Outward has developed solar additive manufacturing processes that can build components for almost any structure, large or small, from lunar regolith without binders and using almost no electrical power. More than just melting regolith and pouring it into a mold, Outward’s additive technology optimizes the microstructure of solid regolith parts for increased strength and toughness. This results in engineered materials suitable for construction of critical infrastructure and the mass manufacture of hardware on the Moon.

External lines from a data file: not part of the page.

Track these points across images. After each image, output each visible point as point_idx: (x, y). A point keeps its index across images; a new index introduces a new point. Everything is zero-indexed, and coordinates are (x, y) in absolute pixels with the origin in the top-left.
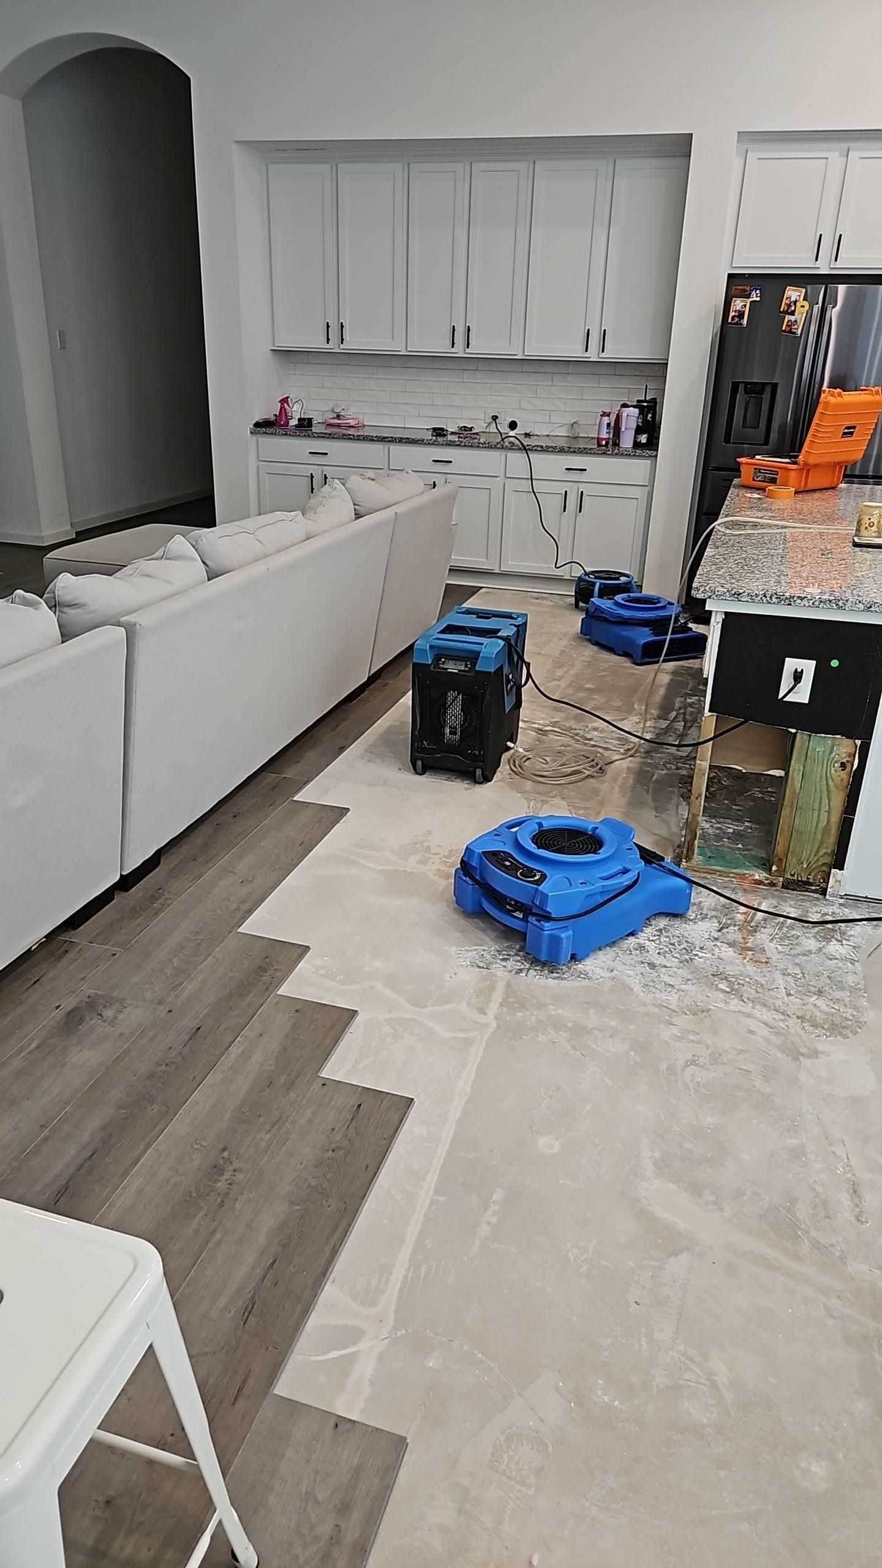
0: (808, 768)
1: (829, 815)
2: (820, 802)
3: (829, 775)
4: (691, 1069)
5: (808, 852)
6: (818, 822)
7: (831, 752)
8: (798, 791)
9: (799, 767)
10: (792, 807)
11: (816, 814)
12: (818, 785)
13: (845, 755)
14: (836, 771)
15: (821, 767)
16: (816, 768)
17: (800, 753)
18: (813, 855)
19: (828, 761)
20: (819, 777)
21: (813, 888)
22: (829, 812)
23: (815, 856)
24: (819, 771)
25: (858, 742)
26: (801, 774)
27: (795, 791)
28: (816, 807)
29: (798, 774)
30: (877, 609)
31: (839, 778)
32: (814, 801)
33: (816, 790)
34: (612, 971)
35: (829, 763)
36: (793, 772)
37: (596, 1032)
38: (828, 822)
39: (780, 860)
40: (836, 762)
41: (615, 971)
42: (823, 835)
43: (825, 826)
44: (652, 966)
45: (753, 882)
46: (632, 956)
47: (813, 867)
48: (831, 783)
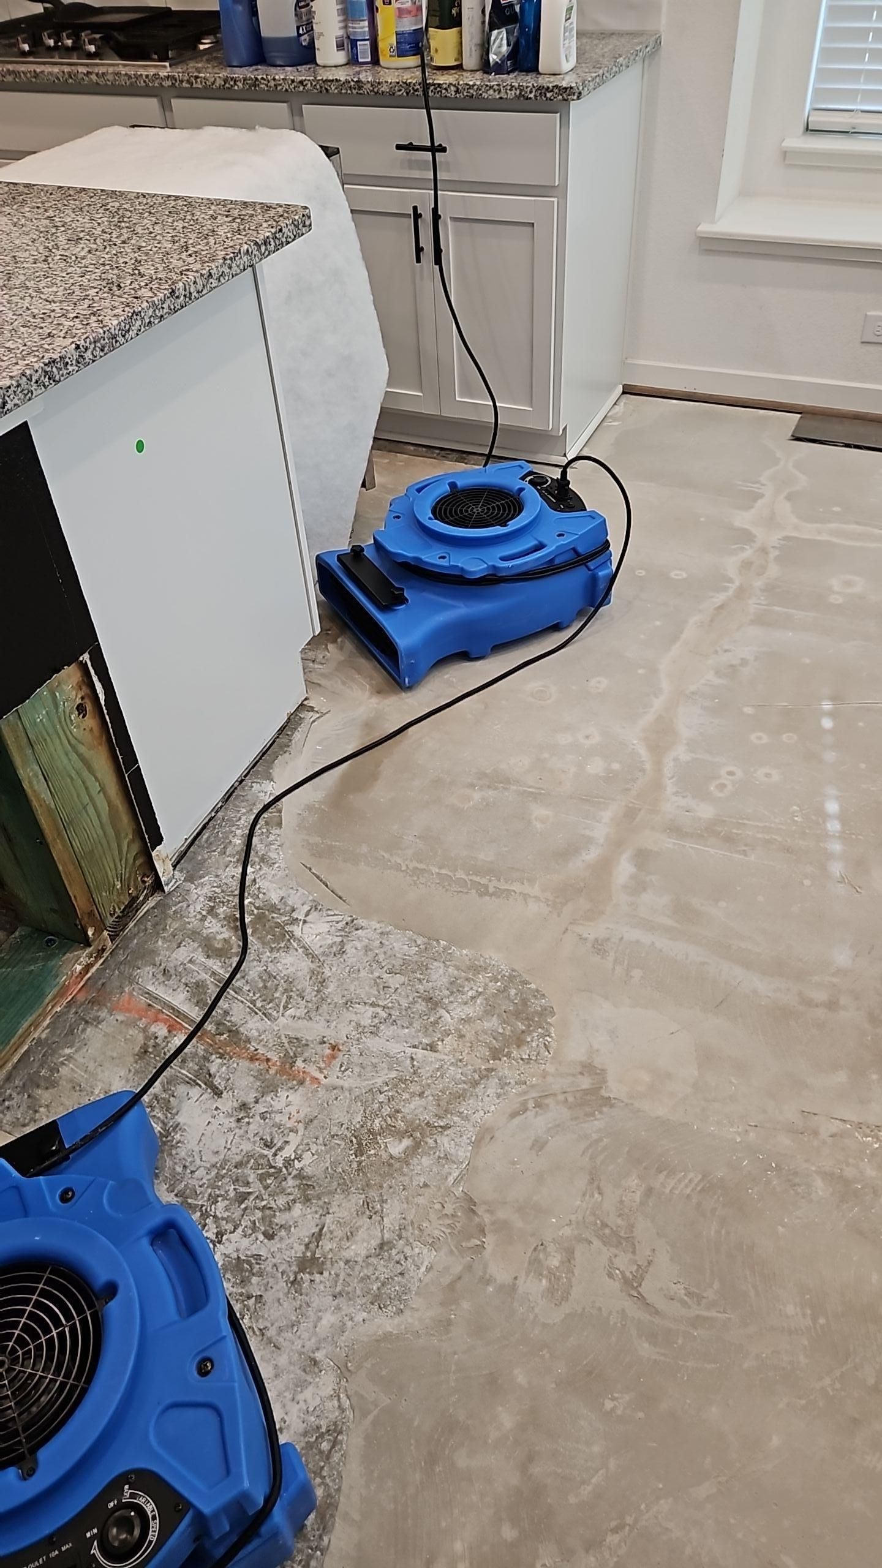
0: (44, 759)
1: (105, 794)
2: (87, 788)
3: (73, 741)
4: (647, 1288)
5: (112, 865)
6: (99, 817)
7: (56, 706)
8: (53, 806)
9: (32, 770)
10: (59, 834)
11: (91, 810)
12: (69, 768)
13: (74, 693)
14: (77, 727)
15: (58, 741)
16: (52, 749)
17: (20, 749)
18: (117, 861)
19: (60, 722)
20: (63, 756)
21: (141, 898)
22: (103, 790)
23: (121, 861)
24: (59, 748)
25: (86, 658)
26: (41, 777)
27: (49, 809)
28: (86, 800)
29: (38, 781)
30: (16, 401)
31: (87, 733)
32: (78, 796)
33: (72, 779)
34: (315, 1362)
35: (64, 723)
36: (31, 786)
37: (536, 1470)
38: (109, 803)
39: (91, 914)
40: (71, 713)
41: (319, 1356)
42: (114, 826)
43: (109, 810)
44: (309, 1264)
45: (79, 979)
46: (268, 1297)
47: (127, 876)
48: (82, 749)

The Lunar Articulating Mirror Array (LAMA) is a versatile solar concentrating heliostat able to produce fully variable solar concentrations of more than 1000 suns, project this highly focused spot of sunlight to any location within tens of meters of the device, and transmit lower concentrations of solar power at any distance. While developed to heat and melt regolith for the purpose of building landing pads and roadways, LAMA can also provide the high temperature thermal energy needed for lunar reactors while also being able to transmit sunlight over great distances to power rovers at the lunar south pole.

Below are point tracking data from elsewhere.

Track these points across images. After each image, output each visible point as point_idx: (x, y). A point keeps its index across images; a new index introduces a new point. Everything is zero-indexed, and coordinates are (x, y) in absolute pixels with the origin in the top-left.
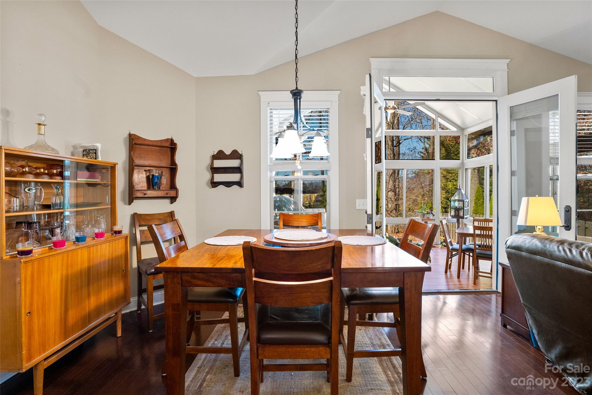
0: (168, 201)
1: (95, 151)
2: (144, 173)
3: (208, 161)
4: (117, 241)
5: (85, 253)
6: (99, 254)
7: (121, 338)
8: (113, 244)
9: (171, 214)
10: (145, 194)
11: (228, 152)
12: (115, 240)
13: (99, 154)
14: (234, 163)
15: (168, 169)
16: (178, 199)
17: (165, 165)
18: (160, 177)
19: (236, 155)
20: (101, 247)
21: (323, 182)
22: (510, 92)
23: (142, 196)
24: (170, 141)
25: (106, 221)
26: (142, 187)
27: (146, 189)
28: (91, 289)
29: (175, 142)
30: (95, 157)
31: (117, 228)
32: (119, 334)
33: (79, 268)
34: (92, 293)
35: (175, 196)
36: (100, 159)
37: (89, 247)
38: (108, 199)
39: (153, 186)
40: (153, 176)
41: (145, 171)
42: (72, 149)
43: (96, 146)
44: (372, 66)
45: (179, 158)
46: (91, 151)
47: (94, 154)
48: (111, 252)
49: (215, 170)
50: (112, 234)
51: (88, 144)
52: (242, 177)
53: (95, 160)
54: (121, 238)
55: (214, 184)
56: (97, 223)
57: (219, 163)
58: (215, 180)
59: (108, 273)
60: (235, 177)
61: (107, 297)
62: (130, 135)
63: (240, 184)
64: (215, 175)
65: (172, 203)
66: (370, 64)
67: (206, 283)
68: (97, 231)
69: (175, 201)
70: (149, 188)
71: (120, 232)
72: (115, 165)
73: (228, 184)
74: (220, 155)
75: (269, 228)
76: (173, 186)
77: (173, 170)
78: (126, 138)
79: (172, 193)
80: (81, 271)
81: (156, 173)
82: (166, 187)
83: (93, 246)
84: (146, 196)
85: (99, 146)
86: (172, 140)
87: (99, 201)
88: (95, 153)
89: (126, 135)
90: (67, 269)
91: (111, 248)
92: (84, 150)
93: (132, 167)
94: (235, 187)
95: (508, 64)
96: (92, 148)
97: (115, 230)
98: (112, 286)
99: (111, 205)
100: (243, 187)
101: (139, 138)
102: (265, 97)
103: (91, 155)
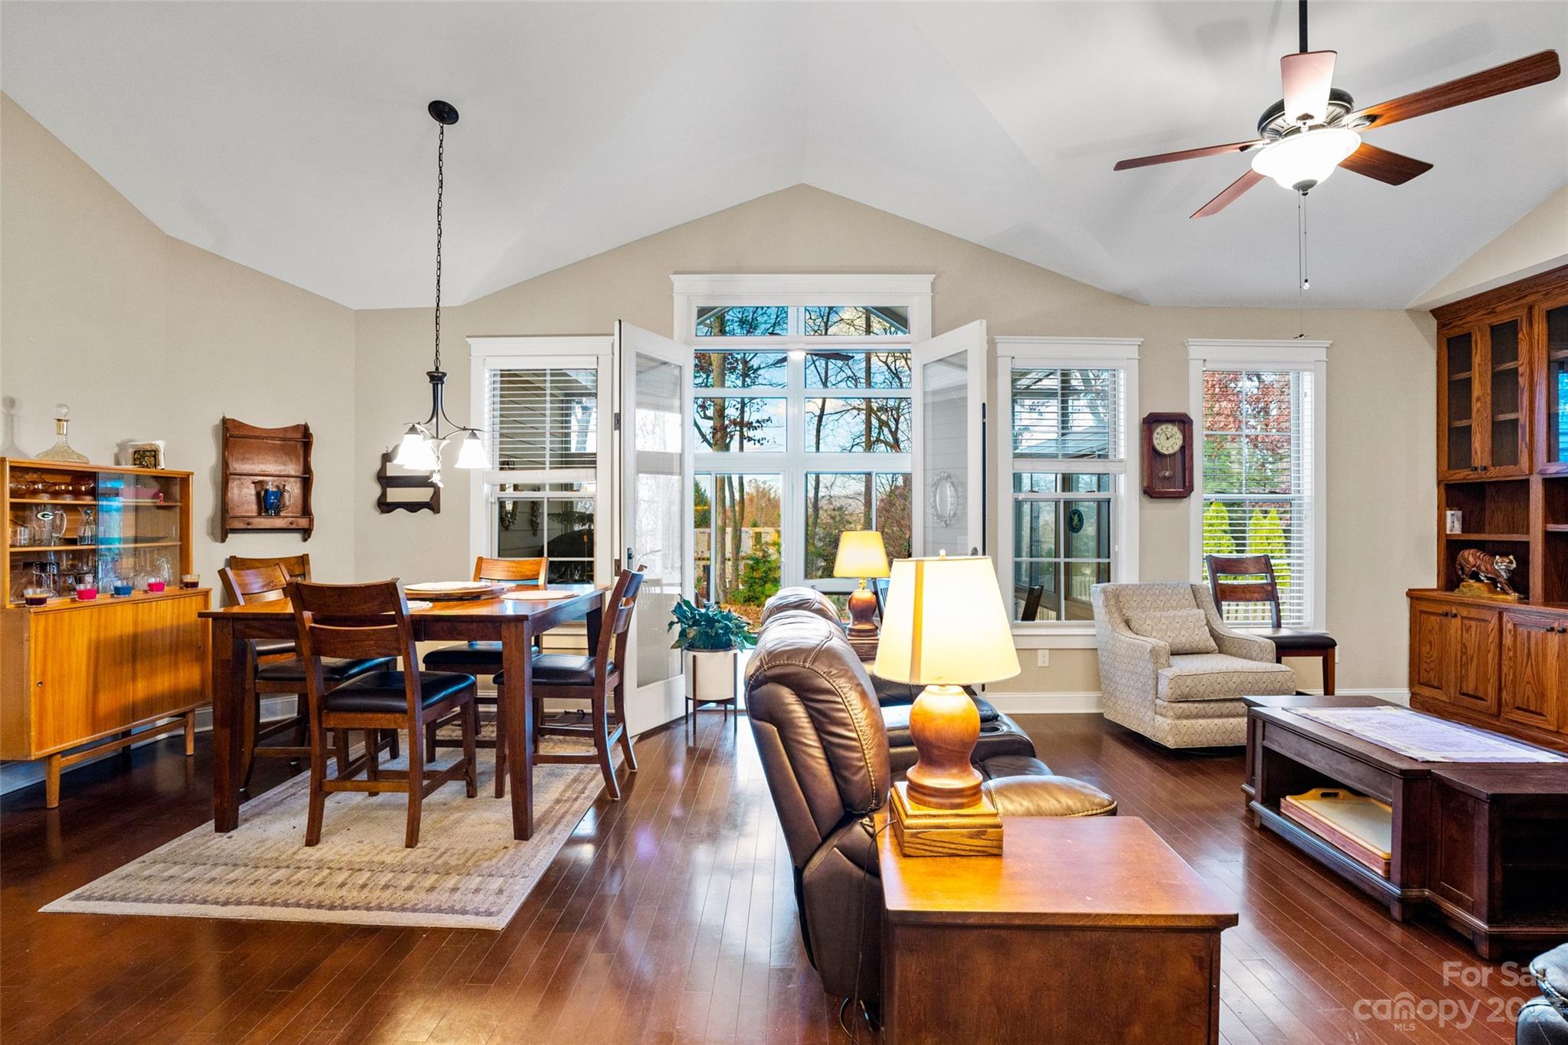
0: (297, 536)
1: (155, 453)
2: (253, 486)
3: (375, 465)
4: (187, 599)
5: (129, 610)
6: (153, 616)
7: (192, 758)
8: (179, 602)
9: (304, 560)
10: (248, 524)
12: (184, 596)
13: (161, 457)
15: (298, 479)
16: (313, 533)
17: (293, 473)
18: (281, 494)
20: (157, 605)
23: (242, 526)
24: (303, 428)
25: (173, 566)
26: (247, 511)
27: (255, 514)
28: (138, 667)
29: (310, 430)
30: (153, 462)
31: (188, 579)
32: (190, 751)
33: (118, 632)
34: (139, 675)
35: (306, 527)
36: (162, 465)
37: (135, 602)
38: (175, 531)
39: (267, 511)
40: (267, 491)
41: (253, 483)
42: (116, 450)
43: (154, 445)
44: (676, 290)
45: (317, 460)
46: (148, 454)
47: (153, 459)
48: (175, 615)
49: (386, 482)
50: (181, 588)
51: (142, 442)
52: (436, 494)
53: (153, 470)
54: (197, 594)
55: (386, 507)
56: (155, 570)
57: (396, 470)
58: (389, 499)
59: (171, 648)
60: (422, 494)
61: (166, 685)
62: (224, 421)
63: (433, 505)
64: (388, 489)
65: (305, 540)
66: (672, 284)
67: (260, 633)
68: (152, 580)
69: (309, 537)
70: (259, 514)
71: (195, 585)
72: (188, 476)
73: (413, 507)
76: (306, 511)
77: (306, 481)
78: (216, 427)
79: (303, 522)
80: (121, 636)
81: (273, 487)
82: (295, 510)
83: (143, 601)
84: (249, 527)
85: (161, 444)
86: (306, 428)
87: (161, 535)
88: (155, 456)
89: (217, 421)
90: (98, 631)
91: (176, 610)
92: (135, 452)
93: (225, 478)
94: (425, 511)
95: (933, 284)
96: (148, 448)
97: (185, 581)
98: (177, 669)
99: (181, 539)
100: (439, 512)
101: (241, 425)
102: (479, 347)
103: (148, 460)
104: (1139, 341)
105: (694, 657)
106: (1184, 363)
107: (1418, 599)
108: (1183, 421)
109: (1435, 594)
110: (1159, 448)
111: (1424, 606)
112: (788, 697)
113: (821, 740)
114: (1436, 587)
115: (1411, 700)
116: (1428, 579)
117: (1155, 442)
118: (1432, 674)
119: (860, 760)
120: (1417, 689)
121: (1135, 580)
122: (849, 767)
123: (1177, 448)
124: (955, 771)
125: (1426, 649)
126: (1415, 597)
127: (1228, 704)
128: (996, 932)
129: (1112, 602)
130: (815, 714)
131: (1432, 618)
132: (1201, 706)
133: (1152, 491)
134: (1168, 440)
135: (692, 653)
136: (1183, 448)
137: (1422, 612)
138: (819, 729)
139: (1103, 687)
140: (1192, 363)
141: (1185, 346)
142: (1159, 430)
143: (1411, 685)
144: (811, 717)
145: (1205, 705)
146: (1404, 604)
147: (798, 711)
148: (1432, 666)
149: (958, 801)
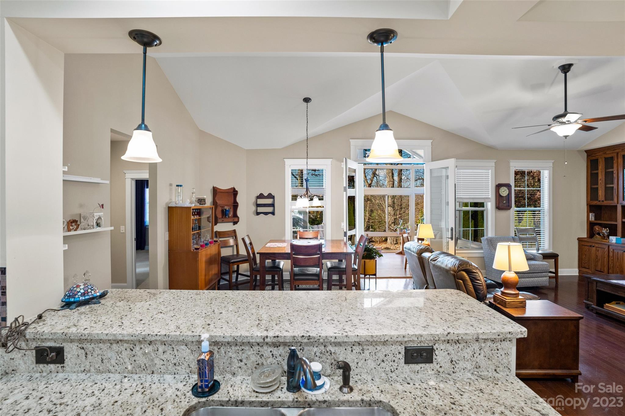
0: (232, 224)
3: (254, 199)
6: (212, 251)
9: (234, 231)
11: (266, 195)
13: (206, 201)
14: (269, 201)
15: (233, 206)
16: (238, 222)
17: (231, 204)
18: (229, 211)
19: (270, 196)
21: (322, 212)
22: (433, 160)
26: (220, 216)
29: (236, 190)
35: (237, 220)
39: (225, 216)
40: (226, 210)
41: (221, 207)
44: (351, 144)
45: (238, 199)
48: (215, 251)
49: (258, 205)
51: (201, 197)
52: (274, 209)
55: (258, 214)
57: (260, 201)
58: (258, 211)
60: (270, 209)
62: (214, 187)
63: (273, 213)
64: (258, 208)
65: (234, 224)
66: (350, 142)
69: (237, 224)
70: (223, 217)
73: (266, 214)
74: (261, 196)
75: (290, 239)
76: (235, 215)
77: (235, 206)
78: (211, 189)
79: (235, 219)
81: (227, 208)
82: (232, 216)
83: (211, 247)
84: (221, 221)
85: (205, 197)
86: (234, 188)
89: (212, 188)
92: (198, 200)
93: (216, 206)
94: (270, 215)
95: (432, 143)
96: (203, 199)
100: (275, 215)
101: (218, 188)
102: (288, 162)
103: (203, 202)
104: (495, 161)
105: (365, 261)
106: (509, 167)
107: (581, 241)
108: (508, 186)
109: (586, 239)
110: (501, 194)
111: (583, 243)
112: (465, 274)
113: (472, 284)
114: (586, 237)
115: (579, 272)
116: (584, 234)
117: (500, 192)
118: (586, 264)
119: (482, 288)
120: (581, 269)
121: (494, 236)
122: (480, 290)
123: (506, 194)
124: (513, 290)
125: (584, 256)
126: (580, 240)
127: (530, 274)
128: (534, 321)
129: (490, 243)
130: (472, 278)
131: (586, 247)
132: (522, 275)
133: (499, 207)
134: (504, 192)
135: (364, 260)
136: (509, 194)
137: (583, 245)
138: (472, 281)
139: (487, 269)
140: (511, 167)
141: (509, 163)
142: (501, 189)
143: (579, 267)
144: (470, 279)
145: (524, 274)
146: (576, 242)
147: (467, 277)
148: (586, 262)
149: (515, 296)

Outward has developed a system for the Feed and Removal of Regolith for Oxygen Extraction (FaRROE). This system enables continuous processing of lunar regolith for extracting oxygen and is suitable for several different processing techniques such as carbothermal reduction or molten regolith electrolysis. These capabilities are provided using low mass hardware to feed regolith into and out of a reactor while capturing liberated oxygen and enabling utilization of the waste material for casting and additive manufacturing.
Lunar regolith contains metals valuable to human habitation on the Moon including silicon, iron, magnesium, aluminum, and titanium. Outward has developed the Multi-stage Oxygen and Regolith Resource Extractor (MORRE) system to recover purified metals from regolith while making it easier to capture gaseous oxygen using lightweight and robust processing equipment. MORRE is designed to be integrated with multiple regolith resource extraction methods which utilize low reaction pressures such as Molten Regolith Electrolysis (MRE) and vapor phase pyrolysis.
Welding in space will be essential for constructing large structures such as towers on the Moon and infrastructure in orbit such as human habitats, telescopes, and solar arrays. Outward has developed the Solar On-Orbit Welder for Repair, Assembly, and Manufacturing (SO-WARM) system, which uses direct solar energy to produce non-porous, strong welds in Aluminum and Titanium plate up to 6mm thick with greater than 94% joint efficiency. SO-WARM can autonomously weld parts while maintaining submillimeter position control, and control weld temperatures within 1% of a target value up to 2600 C. In addition, SO-WARM can also be used as a cutting tool to disassemble satellites for safe deorbiting or recycling space junk.
Outward has developed a comprehensive suite of multi-physics numerical modeling tools for studying the complex behavior of lunar regolith. These cutting edge tools integrate Discrete Element Method, Finite Difference Method, Computational Fluid Dynamics, and Pore Finite Volume methods within a unified and easy-to-use simulation framework with automated calibration to better assist the user. These methods have been applied to effectively model, analyze, and predict rover mobility hazards, rocket plume-regolith interactions, thermal management of rovers and buried habitats, heat transfer in vacuum, and vapor transport in icy regolith. Outward's modeling tools are applicable to any problem related to granular media where high fidelity results are needed.
Most lunar regolith simulants contain mineral mixtures similar to those found in Apollo lunar samples yet fail to capture the effects of the agglutinates found in real lunar regolith. These agglutinates are the highly irregularly shaped soil particles caused from repeated micrometeorite impacts. Agglutinates exhibit a higher glass content and their irregular shapes and low strengths impact the mechanical response of the soil. Outward has developed a high fidelity lunar agglutinate simulant to accurately capture these agglutinates to improve the accuracy of physical experiments using lunar regolith simulants.
Outward pursues dual-use technologies that can help revolutionize operations in space while leading to a more sustainable future on Earth. Renewable energy technologies developed by the company include solar powered refining of ores, hobbyist metal 3D printers, and long-duration thermal energy storage. These innovative, economical, and sustainable practices have been established through support from the National Science Foundation and NASA to achieve more efficient methods for concentrating solar in a wide range of applications.